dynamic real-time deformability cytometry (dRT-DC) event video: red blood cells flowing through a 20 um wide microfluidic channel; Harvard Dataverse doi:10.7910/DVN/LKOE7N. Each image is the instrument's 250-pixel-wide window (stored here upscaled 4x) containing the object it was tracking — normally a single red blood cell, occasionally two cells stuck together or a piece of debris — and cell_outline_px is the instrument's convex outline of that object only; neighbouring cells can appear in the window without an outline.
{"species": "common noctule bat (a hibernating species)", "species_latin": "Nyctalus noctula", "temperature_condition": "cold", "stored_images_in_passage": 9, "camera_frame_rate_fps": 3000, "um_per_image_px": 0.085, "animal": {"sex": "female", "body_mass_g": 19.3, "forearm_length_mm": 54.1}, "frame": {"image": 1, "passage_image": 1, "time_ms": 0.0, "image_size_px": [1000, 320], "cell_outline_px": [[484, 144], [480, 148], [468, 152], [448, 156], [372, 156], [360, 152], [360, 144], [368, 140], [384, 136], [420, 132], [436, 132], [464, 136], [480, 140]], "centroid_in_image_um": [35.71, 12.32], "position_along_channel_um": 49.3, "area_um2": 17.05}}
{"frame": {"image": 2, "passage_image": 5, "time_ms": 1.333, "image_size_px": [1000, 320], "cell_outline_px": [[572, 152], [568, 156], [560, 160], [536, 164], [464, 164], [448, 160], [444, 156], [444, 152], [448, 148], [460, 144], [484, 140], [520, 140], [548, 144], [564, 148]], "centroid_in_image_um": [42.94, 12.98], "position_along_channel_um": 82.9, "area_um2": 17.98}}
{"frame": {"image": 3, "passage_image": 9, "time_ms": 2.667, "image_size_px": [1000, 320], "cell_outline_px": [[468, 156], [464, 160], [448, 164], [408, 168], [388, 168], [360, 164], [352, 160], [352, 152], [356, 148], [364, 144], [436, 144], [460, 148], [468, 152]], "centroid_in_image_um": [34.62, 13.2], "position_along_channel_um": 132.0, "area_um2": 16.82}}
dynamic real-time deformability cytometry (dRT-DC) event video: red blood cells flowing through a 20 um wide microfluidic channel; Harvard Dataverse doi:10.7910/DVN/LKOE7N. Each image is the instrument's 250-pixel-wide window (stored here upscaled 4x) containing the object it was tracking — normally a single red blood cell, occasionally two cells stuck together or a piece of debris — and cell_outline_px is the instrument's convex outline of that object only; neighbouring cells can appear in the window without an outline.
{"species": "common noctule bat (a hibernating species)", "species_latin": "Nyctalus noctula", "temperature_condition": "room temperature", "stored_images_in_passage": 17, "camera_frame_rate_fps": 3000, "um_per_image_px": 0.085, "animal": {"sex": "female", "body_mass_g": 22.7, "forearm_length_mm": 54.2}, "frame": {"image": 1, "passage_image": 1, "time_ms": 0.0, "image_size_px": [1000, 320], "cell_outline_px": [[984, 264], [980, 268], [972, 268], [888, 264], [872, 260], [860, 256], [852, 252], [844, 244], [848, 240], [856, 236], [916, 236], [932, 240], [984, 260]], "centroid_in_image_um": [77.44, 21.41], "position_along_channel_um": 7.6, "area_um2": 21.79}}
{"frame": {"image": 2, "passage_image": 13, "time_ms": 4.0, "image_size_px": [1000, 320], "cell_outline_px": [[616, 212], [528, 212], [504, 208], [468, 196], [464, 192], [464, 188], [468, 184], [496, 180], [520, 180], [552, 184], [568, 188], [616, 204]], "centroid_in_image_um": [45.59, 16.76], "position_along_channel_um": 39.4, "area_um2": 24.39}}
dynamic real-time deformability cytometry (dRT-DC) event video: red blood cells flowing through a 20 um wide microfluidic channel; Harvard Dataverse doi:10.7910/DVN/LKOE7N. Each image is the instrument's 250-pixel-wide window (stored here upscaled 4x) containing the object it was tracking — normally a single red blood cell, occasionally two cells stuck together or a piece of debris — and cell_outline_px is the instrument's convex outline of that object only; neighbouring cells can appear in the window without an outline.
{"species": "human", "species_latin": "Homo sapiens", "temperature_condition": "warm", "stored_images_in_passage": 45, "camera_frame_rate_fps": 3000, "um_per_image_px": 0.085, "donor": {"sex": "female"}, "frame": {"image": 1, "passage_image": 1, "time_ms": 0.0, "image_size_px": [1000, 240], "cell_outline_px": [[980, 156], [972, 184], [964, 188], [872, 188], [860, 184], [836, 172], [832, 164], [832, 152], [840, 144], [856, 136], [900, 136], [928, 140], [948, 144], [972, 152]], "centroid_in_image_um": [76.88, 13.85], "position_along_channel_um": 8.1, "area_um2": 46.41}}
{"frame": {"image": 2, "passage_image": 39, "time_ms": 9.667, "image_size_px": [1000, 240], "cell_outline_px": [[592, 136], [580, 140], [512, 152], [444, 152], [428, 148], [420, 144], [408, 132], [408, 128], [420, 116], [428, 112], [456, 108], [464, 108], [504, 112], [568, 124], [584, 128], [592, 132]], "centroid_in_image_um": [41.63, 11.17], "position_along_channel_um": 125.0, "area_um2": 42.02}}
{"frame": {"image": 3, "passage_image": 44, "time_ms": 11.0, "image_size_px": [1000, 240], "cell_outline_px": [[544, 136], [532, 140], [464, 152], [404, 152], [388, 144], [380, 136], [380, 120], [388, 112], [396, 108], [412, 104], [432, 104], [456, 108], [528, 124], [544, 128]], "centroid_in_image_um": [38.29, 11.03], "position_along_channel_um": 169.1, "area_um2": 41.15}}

※

» What needs to be done: Copy the records above exactly.

» Solution for this task:
dynamic real-time deformability cytometry (dRT-DC) event video: red blood cells flowing through a 20 um wide microfluidic channel; Harvard Dataverse doi:10.7910/DVN/LKOE7N. Each image is the instrument's 250-pixel-wide window (stored here upscaled 4x) containing the object it was tracking — normally a single red blood cell, occasionally two cells stuck together or a piece of debris — and cell_outline_px is the instrument's convex outline of that object only; neighbouring cells can appear in the window without an outline.
{"species": "common noctule bat (a hibernating species)", "species_latin": "Nyctalus noctula", "temperature_condition": "cold", "stored_images_in_passage": 9, "camera_frame_rate_fps": 3000, "um_per_image_px": 0.085, "animal": {"sex": "female", "body_mass_g": 19.3, "forearm_length_mm": 54.1}, "frame": {"image": 1, "passage_image": 1, "time_ms": 0.0, "image_size_px": [1000, 320], "cell_outline_px": [[484, 144], [480, 148], [468, 152], [448, 156], [372, 156], [360, 152], [360, 144], [368, 140], [384, 136], [420, 132], [436, 132], [464, 136], [480, 140]], "centroid_in_image_um": [35.71, 12.32], "position_along_channel_um": 49.3, "area_um2": 17.05}}
{"frame": {"image": 2, "passage_image": 5, "time_ms": 1.333, "image_size_px": [1000, 320], "cell_outline_px": [[572, 152], [568, 156], [560, 160], [536, 164], [464, 164], [448, 160], [444, 156], [444, 152], [448, 148], [460, 144], [484, 140], [520, 140], [548, 144], [564, 148]], "centroid_in_image_um": [42.94, 12.98], "position_along_channel_um": 82.9, "area_um2": 17.98}}
{"frame": {"image": 3, "passage_image": 9, "time_ms": 2.667, "image_size_px": [1000, 320], "cell_outline_px": [[468, 156], [464, 160], [448, 164], [408, 168], [388, 168], [360, 164], [352, 160], [352, 152], [356, 148], [364, 144], [436, 144], [460, 148], [468, 152]], "centroid_in_image_um": [34.62, 13.2], "position_along_channel_um": 132.0, "area_um2": 16.82}}
dynamic real-time deformability cytometry (dRT-DC) event video: red blood cells flowing through a 20 um wide microfluidic channel; Harvard Dataverse doi:10.7910/DVN/LKOE7N. Each image is the instrument's 250-pixel-wide window (stored here upscaled 4x) containing the object it was tracking — normally a single red blood cell, occasionally two cells stuck together or a piece of debris — and cell_outline_px is the instrument's convex outline of that object only; neighbouring cells can appear in the window without an outline.
{"species": "common noctule bat (a hibernating species)", "species_latin": "Nyctalus noctula", "temperature_condition": "room temperature", "stored_images_in_passage": 17, "camera_frame_rate_fps": 3000, "um_per_image_px": 0.085, "animal": {"sex": "female", "body_mass_g": 22.7, "forearm_length_mm": 54.2}, "frame": {"image": 1, "passage_image": 1, "time_ms": 0.0, "image_size_px": [1000, 320], "cell_outline_px": [[984, 264], [980, 268], [972, 268], [888, 264], [872, 260], [860, 256], [852, 252], [844, 244], [848, 240], [856, 236], [916, 236], [932, 240], [984, 260]], "centroid_in_image_um": [77.44, 21.41], "position_along_channel_um": 7.6, "area_um2": 21.79}}
{"frame": {"image": 2, "passage_image": 13, "time_ms": 4.0, "image_size_px": [1000, 320], "cell_outline_px": [[616, 212], [528, 212], [504, 208], [468, 196], [464, 192], [464, 188], [468, 184], [496, 180], [520, 180], [552, 184], [568, 188], [616, 204]], "centroid_in_image_um": [45.59, 16.76], "position_along_channel_um": 39.4, "area_um2": 24.39}}
dynamic real-time deformability cytometry (dRT-DC) event video: red blood cells flowing through a 20 um wide microfluidic channel; Harvard Dataverse doi:10.7910/DVN/LKOE7N. Each image is the instrument's 250-pixel-wide window (stored here upscaled 4x) containing the object it was tracking — normally a single red blood cell, occasionally two cells stuck together or a piece of debris — and cell_outline_px is the instrument's convex outline of that object only; neighbouring cells can appear in the window without an outline.
{"species": "human", "species_latin": "Homo sapiens", "temperature_condition": "warm", "stored_images_in_passage": 45, "camera_frame_rate_fps": 3000, "um_per_image_px": 0.085, "donor": {"sex": "female"}, "frame": {"image": 1, "passage_image": 1, "time_ms": 0.0, "image_size_px": [1000, 240], "cell_outline_px": [[980, 156], [972, 184], [964, 188], [872, 188], [860, 184], [836, 172], [832, 164], [832, 152], [840, 144], [856, 136], [900, 136], [928, 140], [948, 144], [972, 152]], "centroid_in_image_um": [76.88, 13.85], "position_along_channel_um": 8.1, "area_um2": 46.41}}
{"frame": {"image": 2, "passage_image": 39, "time_ms": 9.667, "image_size_px": [1000, 240], "cell_outline_px": [[592, 136], [580, 140], [512, 152], [444, 152], [428, 148], [420, 144], [408, 132], [408, 128], [420, 116], [428, 112], [456, 108], [464, 108], [504, 112], [568, 124], [584, 128], [592, 132]], "centroid_in_image_um": [41.63, 11.17], "position_along_channel_um": 125.0, "area_um2": 42.02}}
{"frame": {"image": 3, "passage_image": 44, "time_ms": 11.0, "image_size_px": [1000, 240], "cell_outline_px": [[544, 136], [532, 140], [464, 152], [404, 152], [388, 144], [380, 136], [380, 120], [388, 112], [396, 108], [412, 104], [432, 104], [456, 108], [528, 124], [544, 128]], "centroid_in_image_um": [38.29, 11.03], "position_along_channel_um": 169.1, "area_um2": 41.15}}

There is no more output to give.